Lista de tareas
- a) En el fragmento sobre los días de espanto en Santiago, ¿qué día y a qué hora estaban ya en boca de todo el mundo las noticias del ejército?
- b) Prosigue el fragmento sobre los días de espanto en Santiago a partir de su última oración.

Fragmento del documento
● ● ●
Todas las precauciones, sin embargo, fueron inútiles, pues el 21, Sábado Santo, a las diez de la mañana, las noticias de nuestro ejército estaban en boca de todo el mundo, con dolorosos pormenores.

La noche de ese día y la del domingo inmediato fueron aterradoras. Algunas tiendas de comercio fueron saqueadas, teniendo esta preferencia las de algunos entusiastas patriotas. Pero nada más siniestro que ese mismo domingo. Al mediodía empezó a levantarse una nube de polvo por el lado del Sur, próximo a la ciudad, que por momentos se hacía más densa, aumentando el espanto de los habitantes de Santiago.

Entonces el llano de Maipo no tenía un solo arbusto y sus siete leguas de anchura no eran más que un arenal no interrumpido entre el Mapocho y el Maipo, por no correr por esa gran extensión ni un hilo de agua.
● ● ●
Material proporcionado
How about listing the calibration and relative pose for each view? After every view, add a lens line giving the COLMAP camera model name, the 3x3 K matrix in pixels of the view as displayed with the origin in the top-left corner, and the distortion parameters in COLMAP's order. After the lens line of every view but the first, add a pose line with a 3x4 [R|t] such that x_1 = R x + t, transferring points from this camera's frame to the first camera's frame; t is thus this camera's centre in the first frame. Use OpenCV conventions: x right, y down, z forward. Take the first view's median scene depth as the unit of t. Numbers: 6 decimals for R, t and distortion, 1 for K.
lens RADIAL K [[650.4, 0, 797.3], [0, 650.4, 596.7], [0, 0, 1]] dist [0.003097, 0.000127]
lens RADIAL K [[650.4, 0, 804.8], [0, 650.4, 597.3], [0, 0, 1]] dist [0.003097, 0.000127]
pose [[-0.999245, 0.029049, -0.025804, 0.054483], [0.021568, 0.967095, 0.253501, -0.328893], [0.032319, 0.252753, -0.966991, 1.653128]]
● ● ●
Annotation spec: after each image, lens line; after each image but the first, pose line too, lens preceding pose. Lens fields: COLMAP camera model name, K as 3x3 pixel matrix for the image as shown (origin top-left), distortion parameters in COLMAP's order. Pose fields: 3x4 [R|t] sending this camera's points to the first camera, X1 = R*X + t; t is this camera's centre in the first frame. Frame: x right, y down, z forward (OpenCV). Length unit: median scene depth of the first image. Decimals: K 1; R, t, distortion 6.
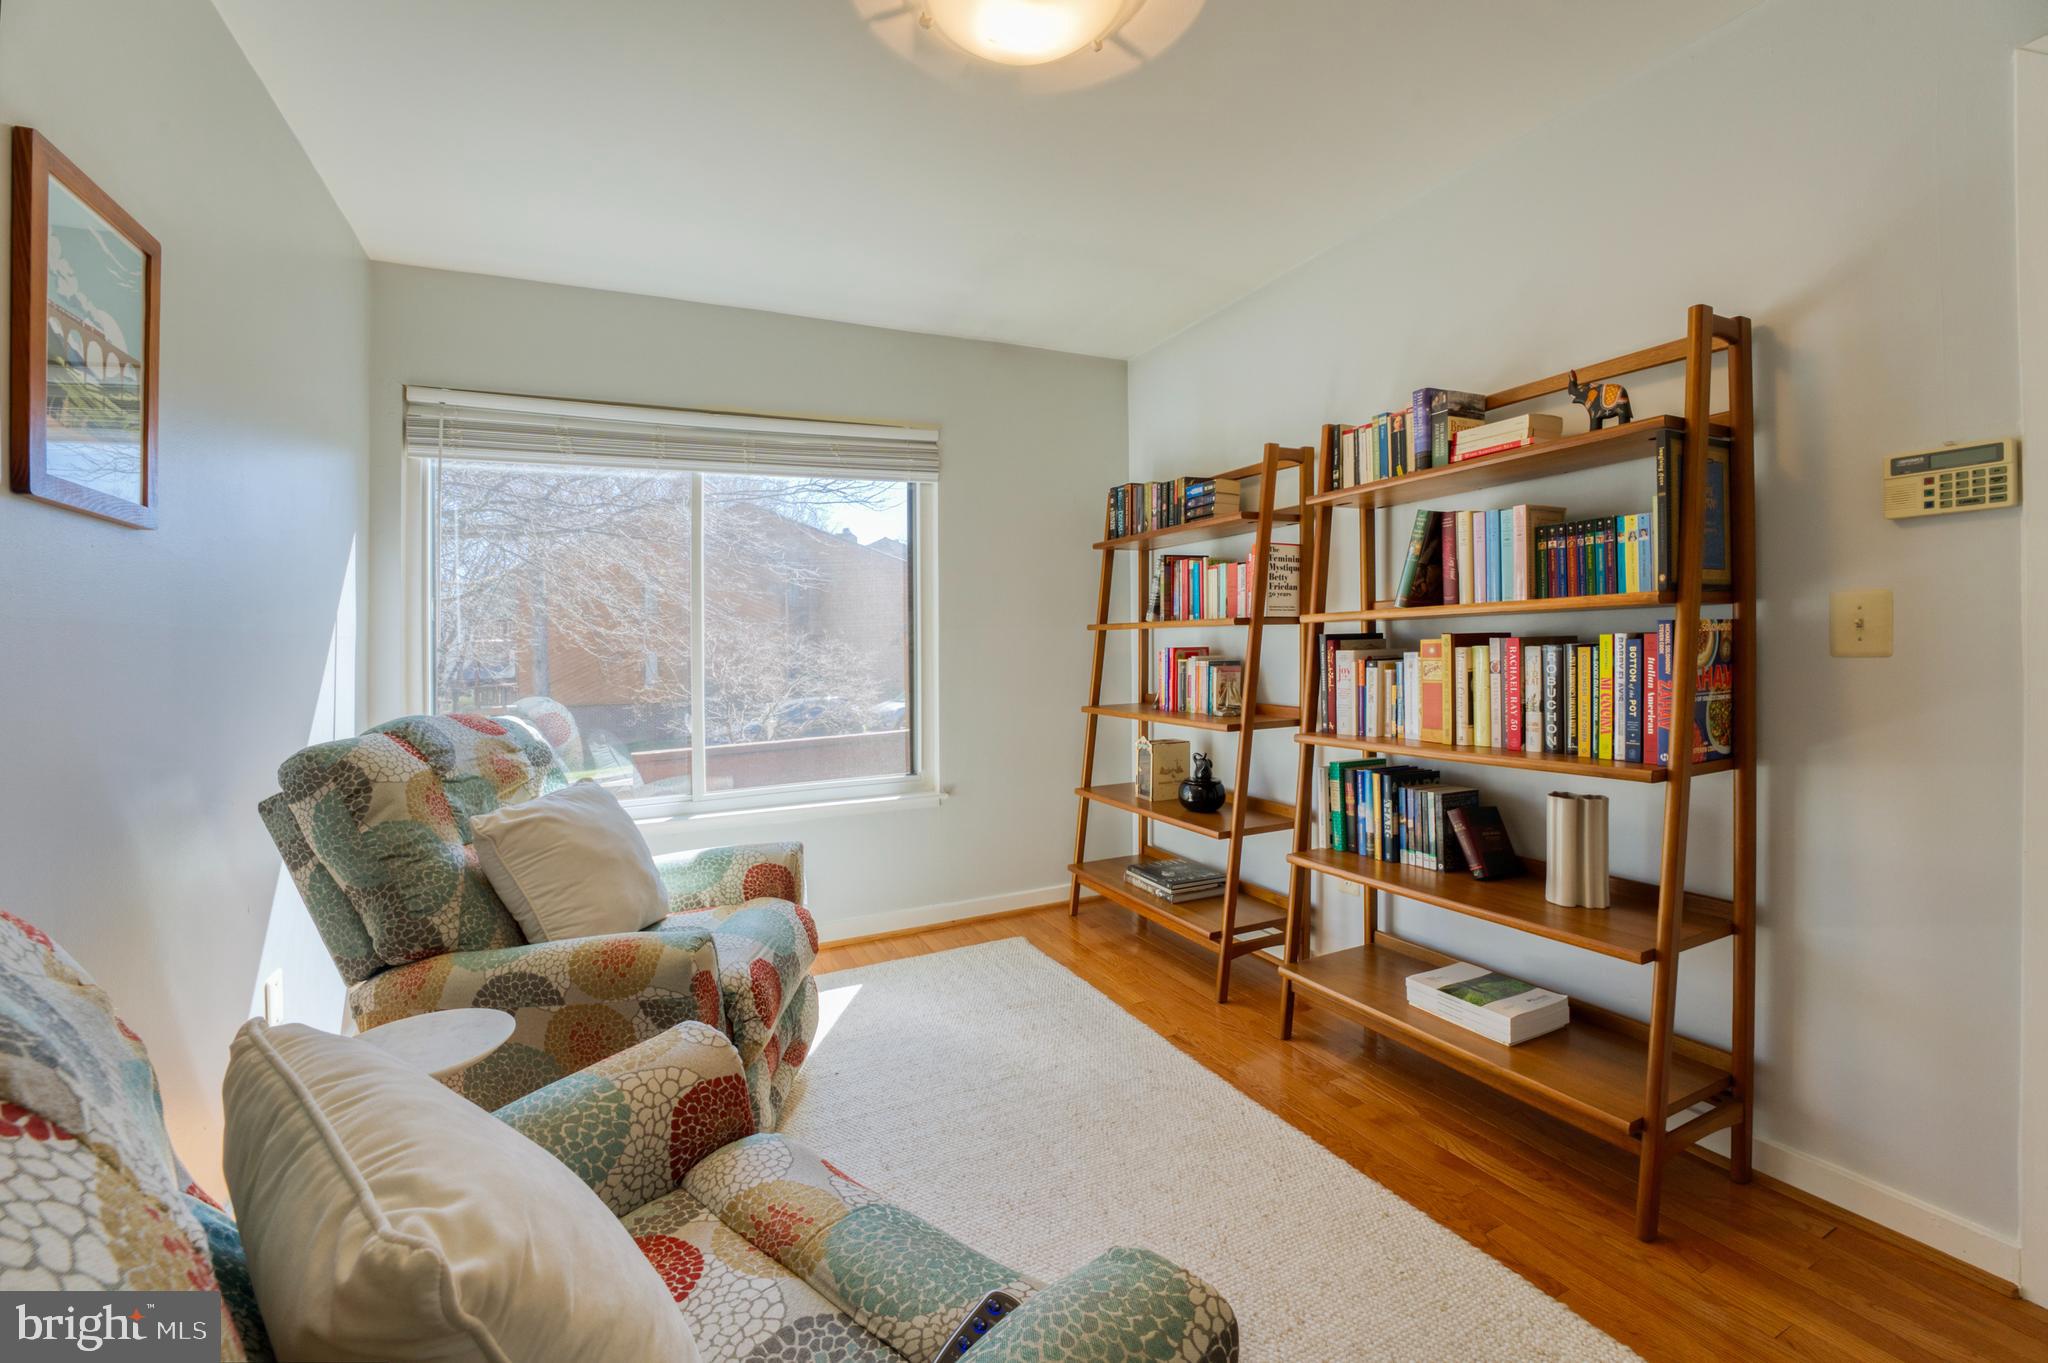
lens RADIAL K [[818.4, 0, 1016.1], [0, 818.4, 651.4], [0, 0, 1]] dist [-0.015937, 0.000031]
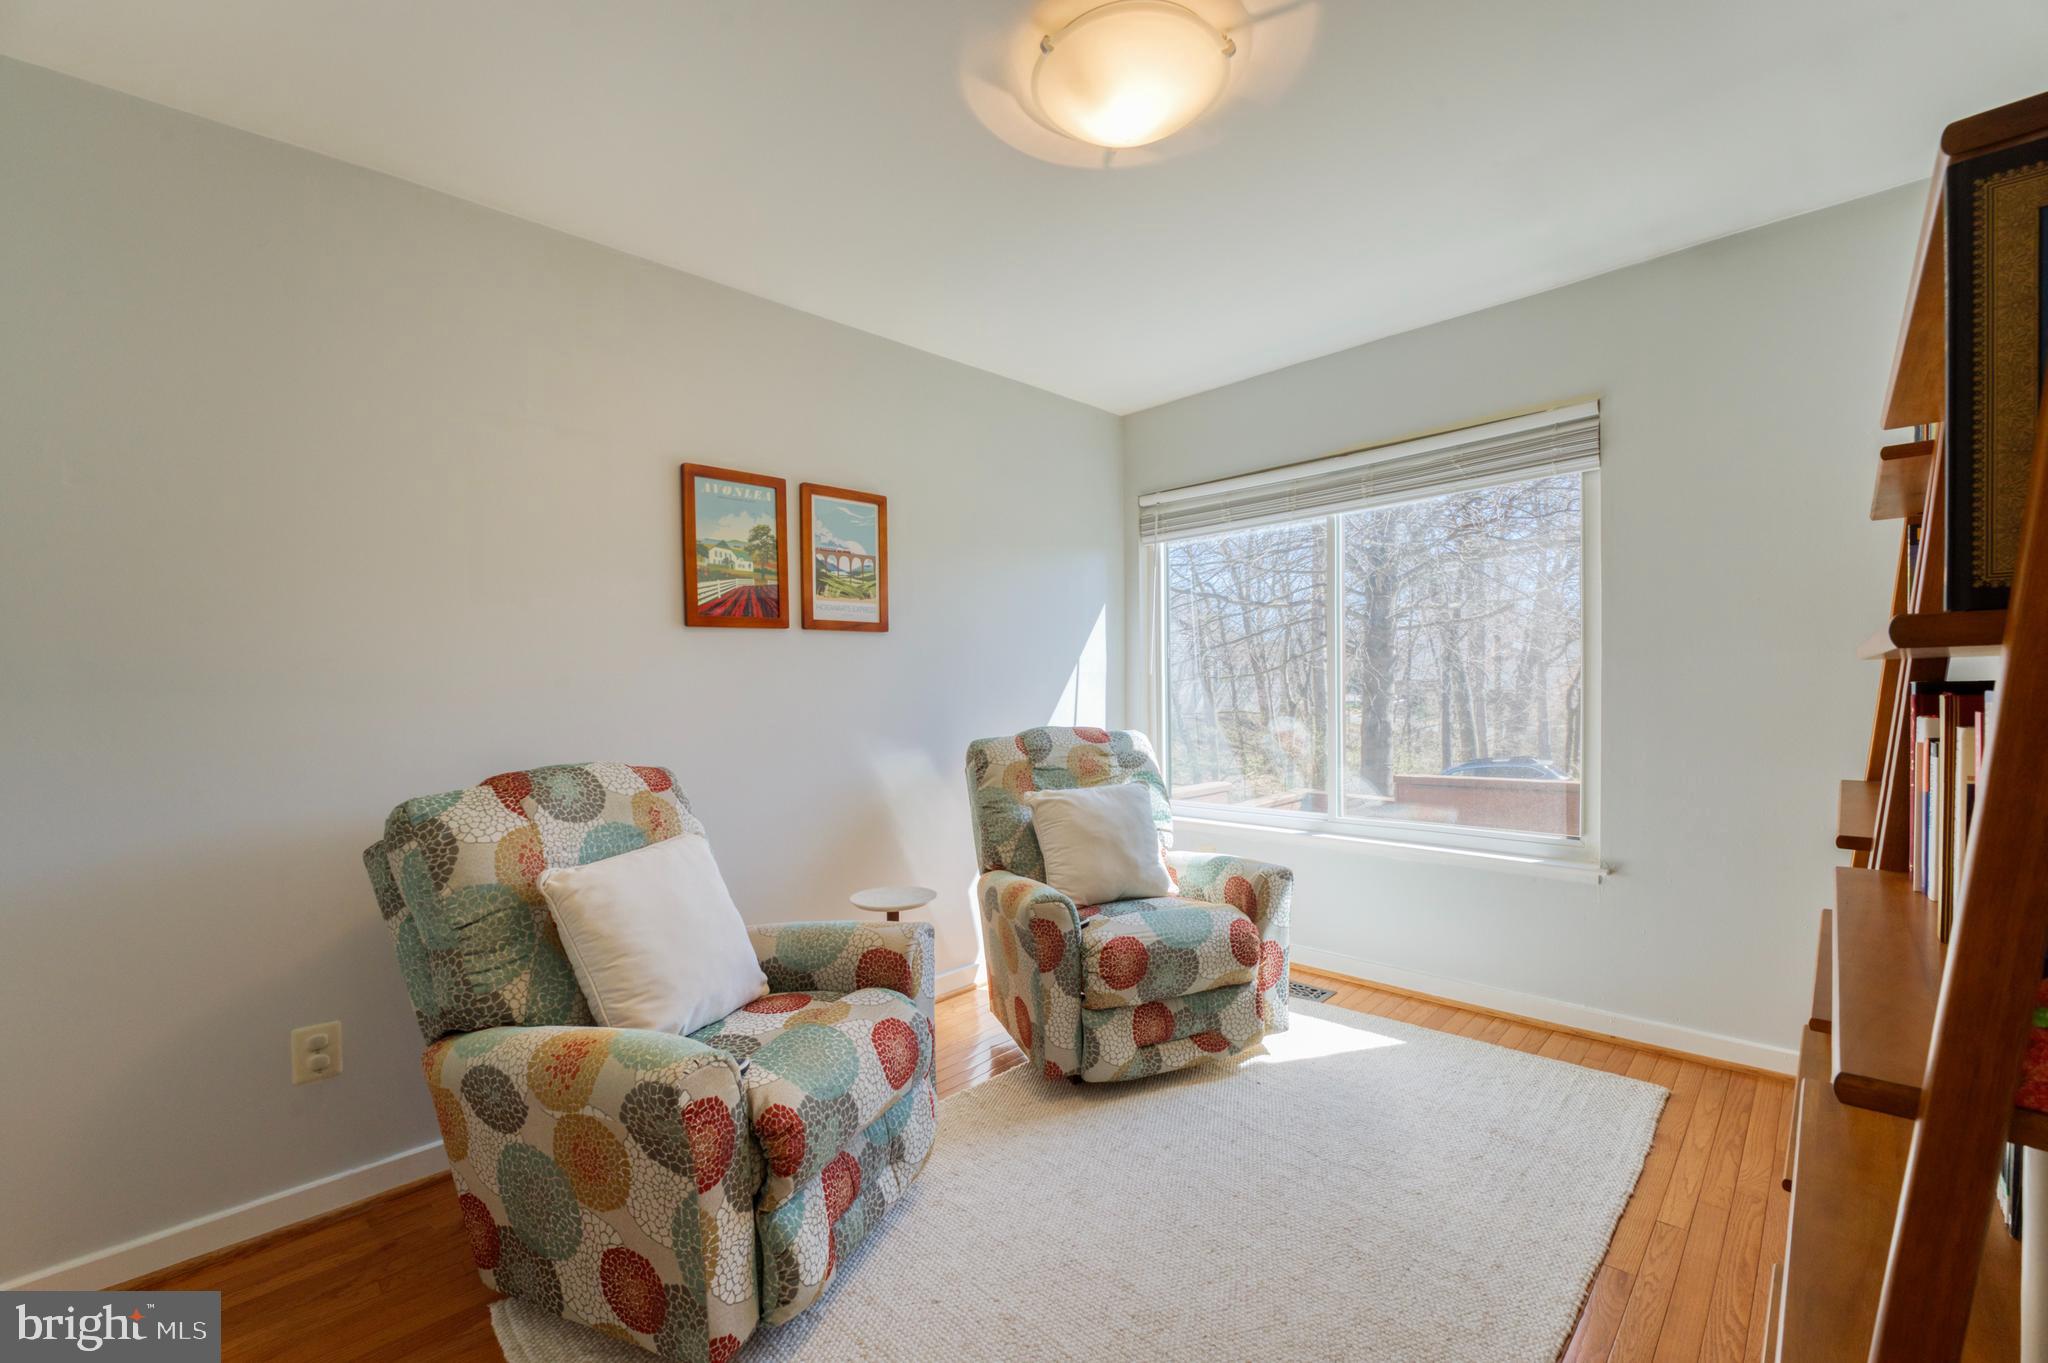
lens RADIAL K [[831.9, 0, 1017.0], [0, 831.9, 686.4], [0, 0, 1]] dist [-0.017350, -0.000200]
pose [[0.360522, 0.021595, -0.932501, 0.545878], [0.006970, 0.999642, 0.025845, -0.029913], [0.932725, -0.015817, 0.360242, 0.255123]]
● ● ●
Respuestas del ejercicio
- a) El 21, Sábado Santo, a las diez de la mañana.

- b)
Esa polvareda la levantaba la multitud de gente de a caballo y de a pie de los pueblos del Sur, que buscaba un asilo en la capital.

Entre esa multitud de familias, pobres casi en su totalidad, venían gran parte, de soldados y no pocos oficiales del ejército más brillante que hasta entonces había tenido Chile. Lo que más desconsuelo causaba era ver ese sinnúmero de militares avergonzados y abatidos, sin formación alguna, y la mayor parte desarmados, y que en lugar de tomar cuarteles en Santiago pasaban de largo, en dirección al Norte, es decir, a Mendoza, que miraban como el único punto de seguridad.

El 23, día lunes, puede decirse que todo el mundo se disponía a emigrar en esa dirección. El que estas líneas escribe tuvo un buen empeño para incorporarse en el equipaje del general O’Higgins, que marchó en dirección a Mendoza a cargo del padre Jara, religioso dominico.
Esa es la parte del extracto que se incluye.